Every line with the word "Validate" in it should be extracted from the data that follows.
Entries supplied Start Marker
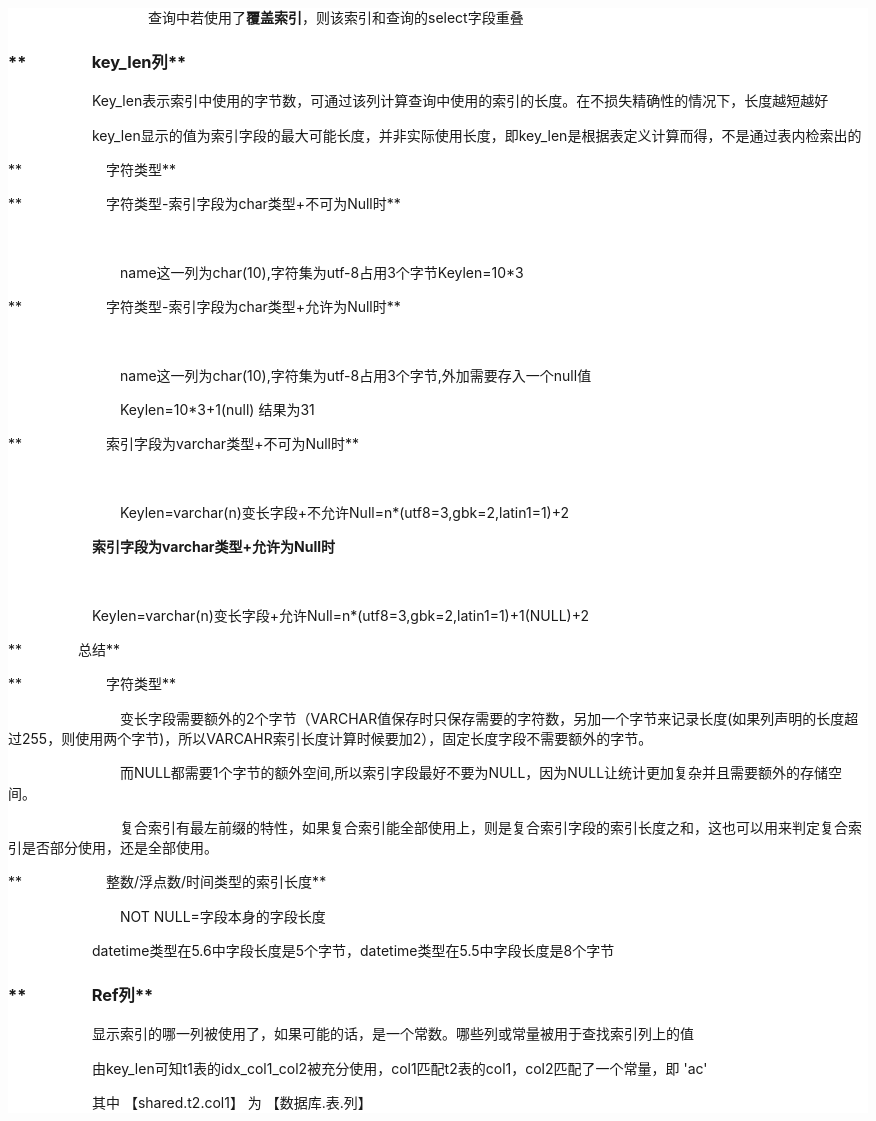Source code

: 　　　　　　　　　　查询中若使用了**覆盖索引**，则该索引和查询的select字段重叠

### **　　　　key_len列**

　　　　　　Key_len表示索引中使用的字节数，可通过该列计算查询中使用的索引的长度。在不损失精确性的情况下，长度越短越好

　　　　　　key_len显示的值为索引字段的最大可能长度，并非实际使用长度，即key_len是根据表定义计算而得，不是通过表内检索出的

**　　　　　　字符类型**

**　　　　　　字符类型-索引字段为char类型+不可为Null时**

 　　　　　　　　**<img src="https://img2018.cnblogs.com/blog/1403971/201812/1403971-20181220001301740-625568695.png" alt="" />**

　　　　　　　　name这一列为char(10),字符集为utf-8占用3个字节Keylen=10*3

**　　　　　　字符类型-索引字段为char类型+允许为Null时**

　　　　　　　　 <img src="https://img2018.cnblogs.com/blog/1403971/201812/1403971-20181220001357029-928484031.png" alt="" />

　　　　　　　　name这一列为char(10),字符集为utf-8占用3个字节,外加需要存入一个null值

　　　　　　　　Keylen=10*3+1(null) 结果为31

**　　　　　　索引字段为varchar类型+不可为Null时**

 　　　　　　　　**<img src="https://img2018.cnblogs.com/blog/1403971/201812/1403971-20181220001511264-2122569802.png" alt="" />**

　　　　　　　　Keylen=varchar(n)变长字段+不允许Null=n*(utf8=3,gbk=2,latin1=1)+2

 　　　　　　**索引字段为varchar类型+允许为Null时**

 　　　　　　　　**<img src="https://img2018.cnblogs.com/blog/1403971/201812/1403971-20181220001543161-1861860851.png" alt="" />**

　　　　　　Keylen=varchar(n)变长字段+允许Null=n*(utf8=3,gbk=2,latin1=1)+1(NULL)+2

**　　　　总结**

**　　　　　　字符类型**

　　　　　　　　变长字段需要额外的2个字节（VARCHAR值保存时只保存需要的字符数，另加一个字节来记录长度(如果列声明的长度超过255，则使用两个字节)，所以VARCAHR索引长度计算时候要加2），固定长度字段不需要额外的字节。

　　　　　　　　而NULL都需要1个字节的额外空间,所以索引字段最好不要为NULL，因为NULL让统计更加复杂并且需要额外的存储空间。

　　　　　　　　复合索引有最左前缀的特性，如果复合索引能全部使用上，则是复合索引字段的索引长度之和，这也可以用来判定复合索引是否部分使用，还是全部使用。

**　　　　　　整数/浮点数/时间类型的索引长度**

　　　　　　　　NOT NULL=字段本身的字段长度

　　　　　　datetime类型在5.6中字段长度是5个字节，datetime类型在5.5中字段长度是8个字节

### **　　　　Ref列**

　　　　　　显示索引的哪一列被使用了，如果可能的话，是一个常数。哪些列或常量被用于查找索引列上的值

　　　　　　由key_len可知t1表的idx_col1_col2被充分使用，col1匹配t2表的col1，col2匹配了一个常量，即 'ac'

　　　　　　其中 【shared.t2.col1】 为 【数据库.表.列】
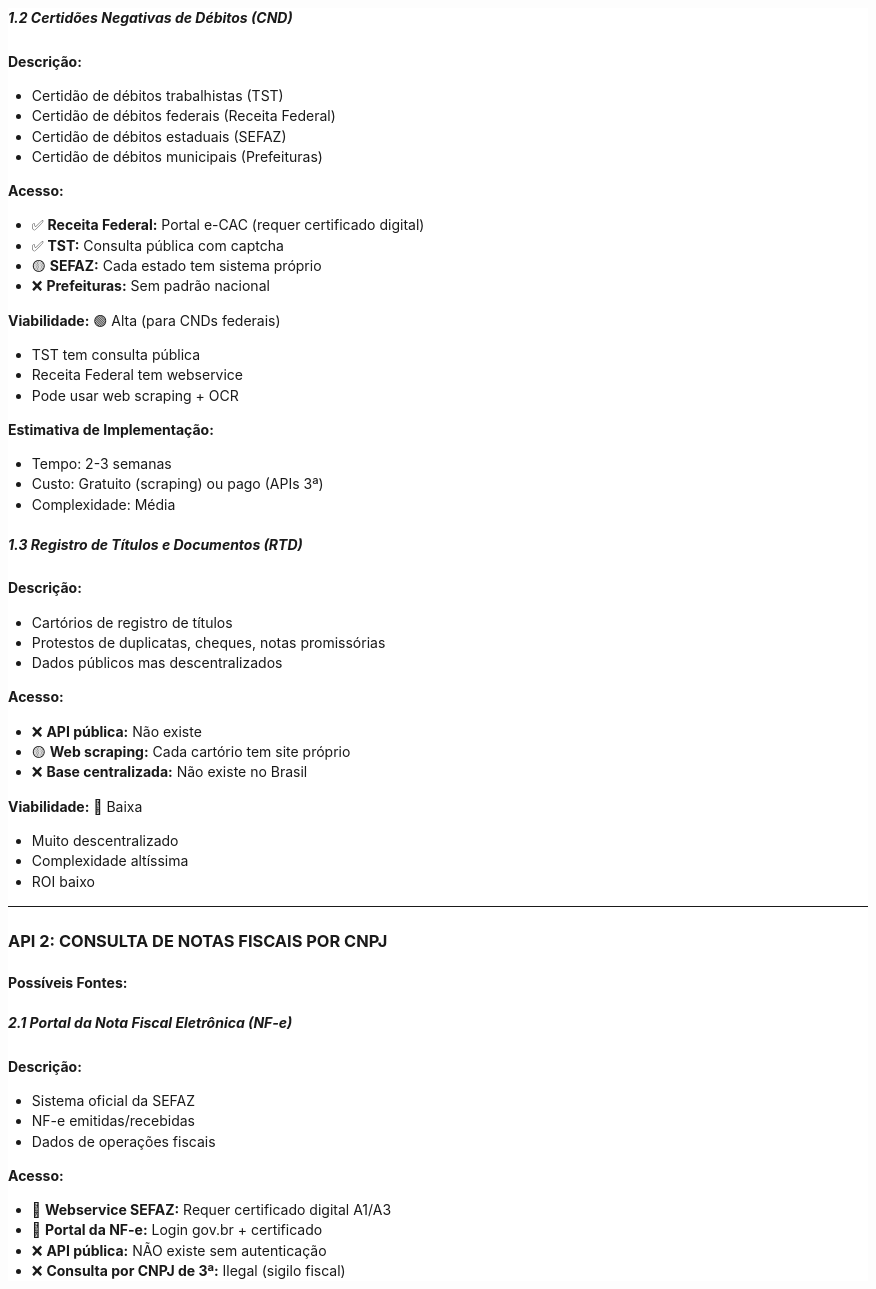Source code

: ##### **1.2 Certidões Negativas de Débitos (CND)**
**Descrição:**
- Certidão de débitos trabalhistas (TST)
- Certidão de débitos federais (Receita Federal)
- Certidão de débitos estaduais (SEFAZ)
- Certidão de débitos municipais (Prefeituras)

**Acesso:**
- ✅ **Receita Federal:** Portal e-CAC (requer certificado digital)
- ✅ **TST:** Consulta pública com captcha
- 🟡 **SEFAZ:** Cada estado tem sistema próprio
- ❌ **Prefeituras:** Sem padrão nacional

**Viabilidade:** 🟢 Alta (para CNDs federais)
- TST tem consulta pública
- Receita Federal tem webservice
- Pode usar web scraping + OCR

**Estimativa de Implementação:**
- Tempo: 2-3 semanas
- Custo: Gratuito (scraping) ou pago (APIs 3ª)
- Complexidade: Média

##### **1.3 Registro de Títulos e Documentos (RTD)**
**Descrição:**
- Cartórios de registro de títulos
- Protestos de duplicatas, cheques, notas promissórias
- Dados públicos mas descentralizados

**Acesso:**
- ❌ **API pública:** Não existe
- 🟡 **Web scraping:** Cada cartório tem site próprio
- ❌ **Base centralizada:** Não existe no Brasil

**Viabilidade:** 🔴 Baixa
- Muito descentralizado
- Complexidade altíssima
- ROI baixo

---

### **API 2: CONSULTA DE NOTAS FISCAIS POR CNPJ**

#### **Possíveis Fontes:**

##### **2.1 Portal da Nota Fiscal Eletrônica (NF-e)**
**Descrição:**
- Sistema oficial da SEFAZ
- NF-e emitidas/recebidas
- Dados de operações fiscais

**Acesso:**
- 🔐 **Webservice SEFAZ:** Requer certificado digital A1/A3
- 🔐 **Portal da NF-e:** Login gov.br + certificado
- ❌ **API pública:** NÃO existe sem autenticação
- ❌ **Consulta por CNPJ de 3ª:** Ilegal (sigilo fiscal)
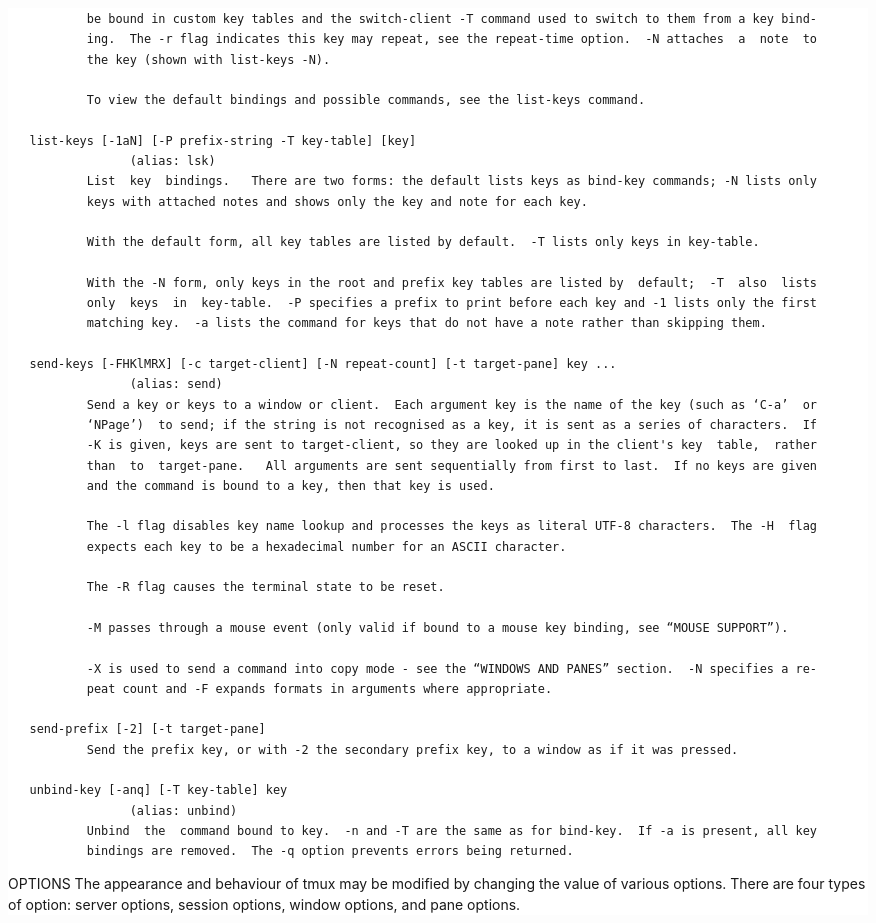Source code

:                be bound in custom key tables and the switch-client -T command used to switch to them from a key bind‐
               ing.  The -r flag indicates this key may repeat, see the repeat-time option.  -N attaches  a  note  to
               the key (shown with list-keys -N).

               To view the default bindings and possible commands, see the list-keys command.

       list-keys [-1aN] [-P prefix-string -T key-table] [key]
                     (alias: lsk)
               List  key  bindings.   There are two forms: the default lists keys as bind-key commands; -N lists only
               keys with attached notes and shows only the key and note for each key.

               With the default form, all key tables are listed by default.  -T lists only keys in key-table.

               With the -N form, only keys in the root and prefix key tables are listed by  default;  -T  also  lists
               only  keys  in  key-table.  -P specifies a prefix to print before each key and -1 lists only the first
               matching key.  -a lists the command for keys that do not have a note rather than skipping them.

       send-keys [-FHKlMRX] [-c target-client] [-N repeat-count] [-t target-pane] key ...
                     (alias: send)
               Send a key or keys to a window or client.  Each argument key is the name of the key (such as ‘C-a’  or
               ‘NPage’)  to send; if the string is not recognised as a key, it is sent as a series of characters.  If
               -K is given, keys are sent to target-client, so they are looked up in the client's key  table,  rather
               than  to  target-pane.   All arguments are sent sequentially from first to last.  If no keys are given
               and the command is bound to a key, then that key is used.

               The -l flag disables key name lookup and processes the keys as literal UTF-8 characters.  The -H  flag
               expects each key to be a hexadecimal number for an ASCII character.

               The -R flag causes the terminal state to be reset.

               -M passes through a mouse event (only valid if bound to a mouse key binding, see “MOUSE SUPPORT”).

               -X is used to send a command into copy mode - see the “WINDOWS AND PANES” section.  -N specifies a re‐
               peat count and -F expands formats in arguments where appropriate.

       send-prefix [-2] [-t target-pane]
               Send the prefix key, or with -2 the secondary prefix key, to a window as if it was pressed.

       unbind-key [-anq] [-T key-table] key
                     (alias: unbind)
               Unbind  the  command bound to key.  -n and -T are the same as for bind-key.  If -a is present, all key
               bindings are removed.  The -q option prevents errors being returned.

OPTIONS
       The appearance and behaviour of tmux may be modified by changing the value of various options.  There are four
       types of option: server options, session options, window options, and pane options.
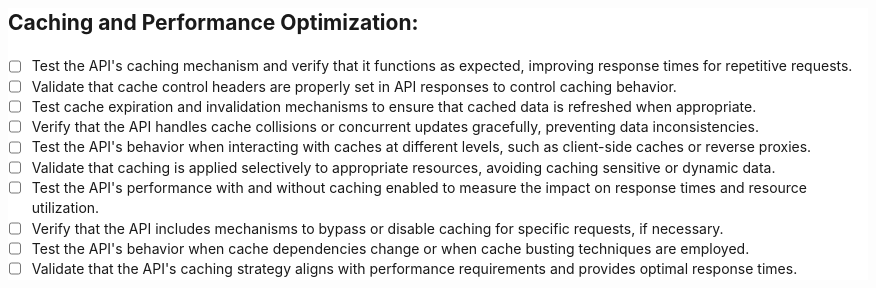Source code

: ## Caching and Performance Optimization:
* [ ] Test the API's caching mechanism and verify that it functions as expected, improving response times for repetitive requests.
* [ ] Validate that cache control headers are properly set in API responses to control caching behavior.
* [ ] Test cache expiration and invalidation mechanisms to ensure that cached data is refreshed when appropriate.
* [ ] Verify that the API handles cache collisions or concurrent updates gracefully, preventing data inconsistencies.
* [ ] Test the API's behavior when interacting with caches at different levels, such as client-side caches or reverse proxies.
* [ ] Validate that caching is applied selectively to appropriate resources, avoiding caching sensitive or dynamic data.
* [ ] Test the API's performance with and without caching enabled to measure the impact on response times and resource utilization.
* [ ] Verify that the API includes mechanisms to bypass or disable caching for specific requests, if necessary.
* [ ] Test the API's behavior when cache dependencies change or when cache busting techniques are employed.
* [ ] Validate that the API's caching strategy aligns with performance requirements and provides optimal response times.
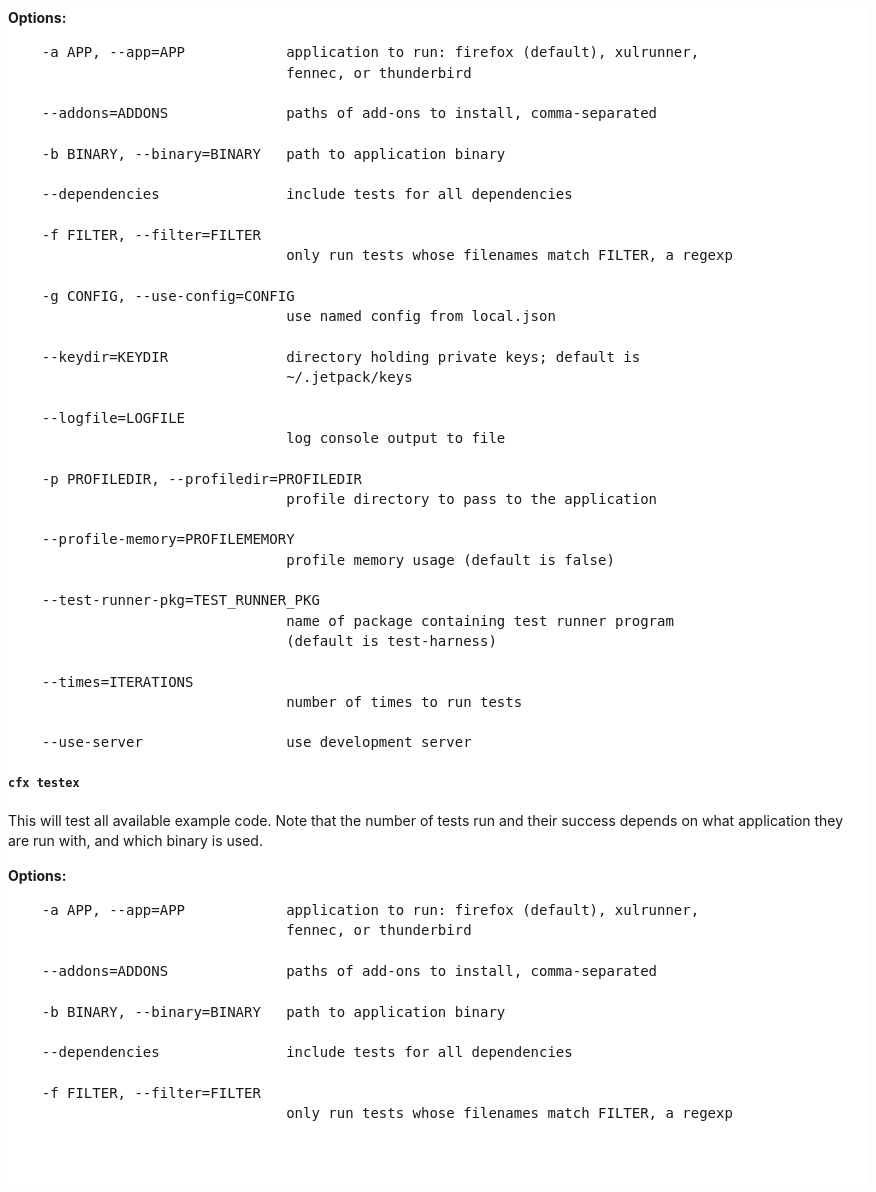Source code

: **Options:**

<pre>
    -a APP, --app=APP            application to run: firefox (default), xulrunner,
                                 fennec, or thunderbird

    --addons=ADDONS              paths of add-ons to install, comma-separated

    -b BINARY, --binary=BINARY   path to application binary

    --dependencies               include tests for all dependencies

    -f FILTER, --filter=FILTER
                                 only run tests whose filenames match FILTER, a regexp

    -g CONFIG, --use-config=CONFIG
                                 use named config from local.json

    --keydir=KEYDIR              directory holding private keys; default is
                                 ~/.jetpack/keys

    --logfile=LOGFILE
                                 log console output to file

    -p PROFILEDIR, --profiledir=PROFILEDIR
                                 profile directory to pass to the application

    --profile-memory=PROFILEMEMORY
                                 profile memory usage (default is false)

    --test-runner-pkg=TEST_RUNNER_PKG
                                 name of package containing test runner program
                                 (default is test-harness)

    --times=ITERATIONS
                                 number of times to run tests

    --use-server                 use development server
</pre>

#### `cfx testex` ####

This will test all available example code. Note that the number
of tests run and their success depends on what application they are run
with, and which binary is used.


**Options:**

<pre>
    -a APP, --app=APP            application to run: firefox (default), xulrunner,
                                 fennec, or thunderbird

    --addons=ADDONS              paths of add-ons to install, comma-separated

    -b BINARY, --binary=BINARY   path to application binary

    --dependencies               include tests for all dependencies

    -f FILTER, --filter=FILTER
                                 only run tests whose filenames match FILTER, a regexp

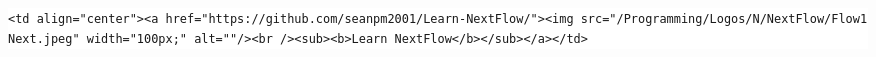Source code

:     <td align="center"><a href="https://github.com/seanpm2001/Learn-NextFlow/"><img src="/Programming/Logos/N/NextFlow/Flow1Next.jpeg" width="100px;" alt=""/><br /><sub><b>Learn NextFlow</b></sub></a></td>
Entries supplied End Marker
■ **Response below**:
* [ ] Validate that cache control headers are properly set in API responses to control caching behavior.
* [ ] Validate that caching is applied selectively to appropriate resources, avoiding caching sensitive or dynamic data.
* [ ] Validate that the API's caching strategy aligns with performance requirements and provides optimal response times.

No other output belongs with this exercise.